ACTION ITEM:
List every line in this data where the string "less" occurs.

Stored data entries
★ ★ ★ ★ ★ ★ ★

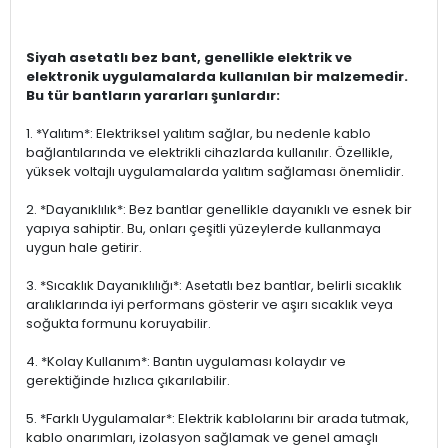
Siyah asetatlı bez bant, genellikle elektrik ve
elektronik uygulamalarda kullanılan bir malzemedir.
Bu tür bantların yararları şunlardır:
1. *Yalıtım*: Elektriksel yalıtım sağlar, bu nedenle kablo
bağlantılarında ve elektrikli cihazlarda kullanılır. Özellikle,
yüksek voltajlı uygulamalarda yalıtım sağlaması önemlidir.
2. *Dayanıklılık*: Bez bantlar genellikle dayanıklı ve esnek bir
yapıya sahiptir. Bu, onları çeşitli yüzeylerde kullanmaya
uygun hale getirir.
3. *Sıcaklık Dayanıklılığı*: Asetatlı bez bantlar, belirli sıcaklık
aralıklarında iyi performans gösterir ve aşırı sıcaklık veya
soğukta formunu koruyabilir.
4. *Kolay Kullanım*: Bantın uygulaması kolaydır ve
gerektiğinde hızlıca çıkarılabilir.
5. *Farklı Uygulamalar*: Elektrik kablolarını bir arada tutmak,
kablo onarımları, izolasyon sağlamak ve genel amaçlı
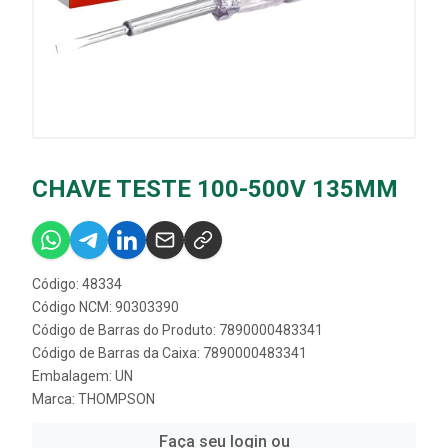
CHAVE TESTE 100-500V 135MM
Código: 48334
Código NCM: 90303390
Código de Barras do Produto: 7890000483341
Código de Barras da Caixa: 7890000483341
Embalagem: UN
Marca:
THOMPSON
Faça seu login ou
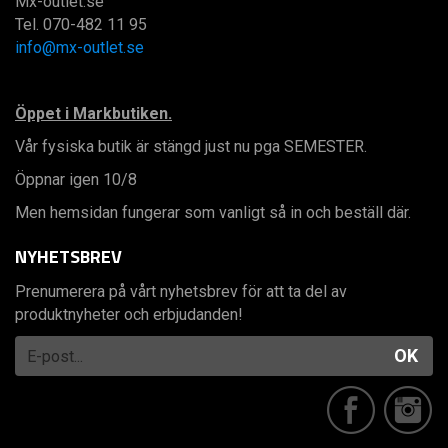
Mx-outlet.se
Tel. 070-482 11 95
info@mx-outlet.se
Öppet i Markbutiken.
Vår fysiska butik är stängd just nu pga SEMESTER.
Öppnar igen 10/8
Men hemsidan fungerar som vanligt så in och beställ där.
NYHETSBREV
Prenumerera på vårt nyhetsbrev för att ta del av
produktnyheter och erbjudanden!
OK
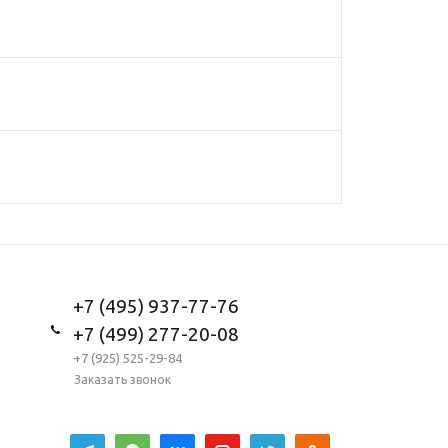
+7 (495) 937-77-76
+7 (499) 277-20-08
+7 (925) 525-29-84
Заказать звонок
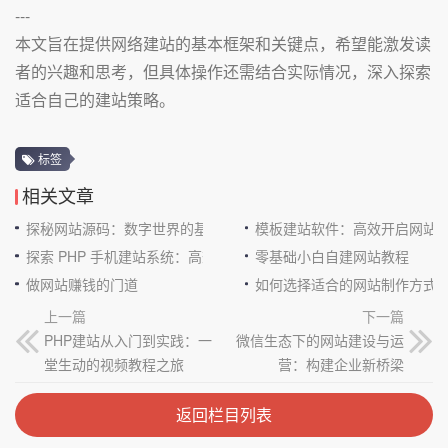
---
本文旨在提供网络建站的基本框架和关键点，希望能激发读
者的兴趣和思考，但具体操作还需结合实际情况，深入探索
适合自己的建站策略。
标签
相关文章
探秘网站源码：数字世界的基石
模板建站软件：高效开启网站
探索 PHP 手机建站系统：高效与便捷的完美结合
零基础小白自建网站教程
做网站赚钱的门道
如何选择适合的网站制作方式
上一篇
下一篇
PHP建站从入门到实践：一
微信生态下的网站建设与运
堂生动的视频教程之旅
营：构建企业新桥梁
返回栏目列表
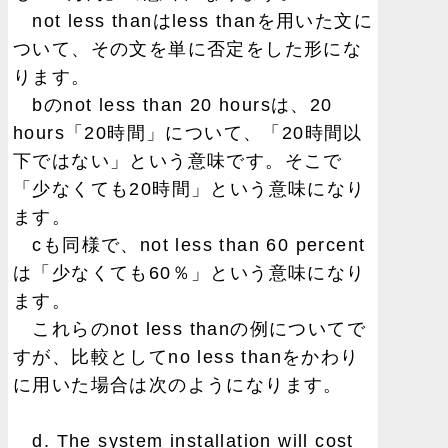
not less thanはless thanを用いた文に
ついて、その文を単に否定をした形にな
ります。
bのnot less than 20 hoursは、20
hours「20時間」について、「20時間以
下ではない」という意味です。そこで
「少なくても20時間」という意味になり
ます。
cも同様で、not less than 60 percent
は「少なくても60％」という意味になり
ます。
これらのnot less thanの例についてで
すが、比較としてno less thanをかわり
に用いた場合は次のようになります。
d. The system installation will cost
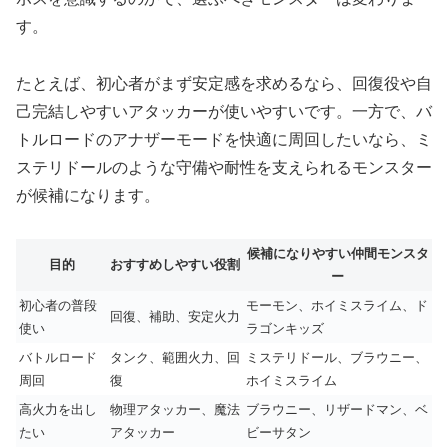
す。
たとえば、初心者がまず安定感を求めるなら、回復役や自
己完結しやすいアタッカーが使いやすいです。一方で、バ
トルロードのアナザーモードを快適に周回したいなら、ミ
ステリドールのような守備や耐性を支えられるモンスター
が候補になります。
候補になりやすい仲間モンスタ
目的
おすすめしやすい役割
ー
初心者の普段
モーモン、ホイミスライム、ド
回復、補助、安定火力
使い
ラゴンキッズ
バトルロード
タンク、範囲火力、回
ミステリドール、ブラウニー、
周回
復
ホイミスライム
高火力を出し
物理アタッカー、魔法
ブラウニー、リザードマン、ベ
たい
アタッカー
ビーサタン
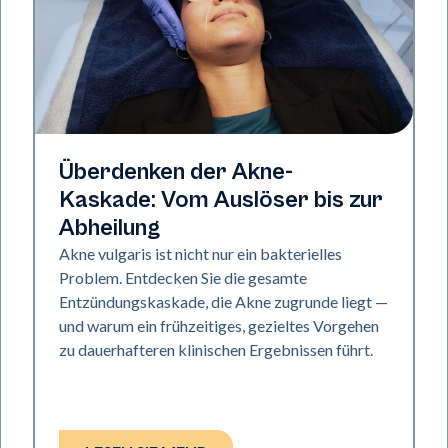
Gesundheit der Haut
Überdenken der Akne-
Kaskade: Vom Auslöser bis zur
Abheilung
Akne vulgaris ist nicht nur ein bakterielles
Problem. Entdecken Sie die gesamte
Entzündungskaskade, die Akne zugrunde liegt —
und warum ein frühzeitiges, gezieltes Vorgehen
zu dauerhafteren klinischen Ergebnissen führt.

★ ★ ★ ★ ★ ★ ★

REPLY TO THE EXERCISE:
not less thanはless thanを用いた文に
bのnot less than 20 hoursは、20
cも同様で、not less than 60 percent
これらのnot less thanの例についてで
すが、比較としてno less thanをかわり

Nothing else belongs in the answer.